A burn is an injury caused by dry heat, wet heat, electricity, radiation, or chemicals. Most burns are minor and can be treated at home. There are three general types of burns: first-degree, second-degree, and third-degree. A first-degree burn affects the outer layer of skin and causes redness, pain, and swelling. First-degree burns are typically treatable at home and don't scar. A second-degree burn affects the outer layer of skin and the layer of skin below it. It causes redness, pain, swelling, and blistering, affecting the outer layer of skin and the layer of skin below it. These are more painful burns and may require extra medical attention. A third-degree burn affects the deepest layer of skin. It causes white or blackened skin, numbness, pain, and swelling. For third-degree burns, immediate first-aid intervention is necessary.

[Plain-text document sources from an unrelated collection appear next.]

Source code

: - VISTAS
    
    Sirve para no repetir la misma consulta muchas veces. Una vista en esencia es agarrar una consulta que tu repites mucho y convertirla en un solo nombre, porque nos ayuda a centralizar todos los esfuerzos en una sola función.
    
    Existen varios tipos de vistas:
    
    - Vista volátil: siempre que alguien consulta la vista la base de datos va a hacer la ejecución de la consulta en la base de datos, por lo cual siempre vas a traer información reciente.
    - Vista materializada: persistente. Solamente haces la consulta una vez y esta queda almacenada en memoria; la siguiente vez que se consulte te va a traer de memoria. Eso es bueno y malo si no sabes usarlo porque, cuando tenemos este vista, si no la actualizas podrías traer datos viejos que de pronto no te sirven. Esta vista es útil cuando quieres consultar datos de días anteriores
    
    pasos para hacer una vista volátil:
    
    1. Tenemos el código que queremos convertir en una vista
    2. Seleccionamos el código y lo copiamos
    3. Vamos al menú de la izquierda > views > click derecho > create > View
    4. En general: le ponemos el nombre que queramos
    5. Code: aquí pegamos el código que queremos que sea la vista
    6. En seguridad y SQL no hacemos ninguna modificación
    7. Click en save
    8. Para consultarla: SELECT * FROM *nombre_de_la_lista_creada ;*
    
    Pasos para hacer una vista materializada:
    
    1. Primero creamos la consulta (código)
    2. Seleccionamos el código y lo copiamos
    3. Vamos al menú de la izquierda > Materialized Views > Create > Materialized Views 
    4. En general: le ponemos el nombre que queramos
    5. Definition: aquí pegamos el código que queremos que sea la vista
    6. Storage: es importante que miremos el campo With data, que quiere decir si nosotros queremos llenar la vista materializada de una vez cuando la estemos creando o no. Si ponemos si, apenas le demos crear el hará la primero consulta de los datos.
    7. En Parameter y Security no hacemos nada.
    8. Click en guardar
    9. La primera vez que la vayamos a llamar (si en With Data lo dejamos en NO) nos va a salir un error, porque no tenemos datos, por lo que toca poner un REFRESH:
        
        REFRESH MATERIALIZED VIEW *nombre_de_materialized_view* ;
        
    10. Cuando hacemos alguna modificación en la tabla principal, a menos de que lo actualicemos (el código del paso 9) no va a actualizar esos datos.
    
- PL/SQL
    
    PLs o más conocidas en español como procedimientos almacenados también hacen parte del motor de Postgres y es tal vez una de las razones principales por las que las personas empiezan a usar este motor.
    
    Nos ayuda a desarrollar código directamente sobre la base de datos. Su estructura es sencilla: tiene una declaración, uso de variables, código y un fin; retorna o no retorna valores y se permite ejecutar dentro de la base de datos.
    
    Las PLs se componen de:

You may want to check out first aid courses to prepare yourself to treat burns. First aid classes teach people how to respond to medical emergencies. These courses teach students how to treat burns, administer CPR, and control bleeding. First aid training teaches people how to identify medical emergencies and summon help. These courses are often available through community organizations, schools, hospitals, and private companies.
How to treat a burn?
When you suffer from a burn, the best way to treat it is to cool the area with running water for at least 10 minutes, which will help to reduce the pain and swelling. You may also want to apply a cold compress to the area, but avoid placing ice directly on the burn. If the burn is severe, seek medical attention. To help treat pain, Ibuprofen or Motrin is a common source of pain relief that can be found over the counter. These medications are a type of nonsteroidal anti-inflammatory drug (NSAID). When used, it helps to reduce inflammation and swelling. Once the pain goes down, gently wash the burn with mild soap and water.
When treating a burn, it is important to elevate the burned area above heart level when possible. This will help reduce swelling and pain. You can use a pillow, folded blanket, or other objects to elevate the area. If the person has a burn on their arm or leg, you can also wrap the elevated area in a cold compress to help reduce swelling. As the burn settles down, apply an ointment to promote the healing process. Then, use a clean and sterile dressing or gauze on the area. Try to avoid adhesive bandages at this stage—a loose dressing is ideal so the burn can get some air.
As the burn begins to heal, be sure to wash the area often. When you have a burn, the area is susceptible to infection, so showering helps keep the area clean and free of bacteria. Additionally, showering can help reduce swelling and discomfort. Keep the burn out of the sun to prevent scarring by covering the burn with clothing and protecting it with sunscreen. Remember that severe burns tend to scar regardless of how well you take care of them, but taking these steps helps ensure your scarring is minimal.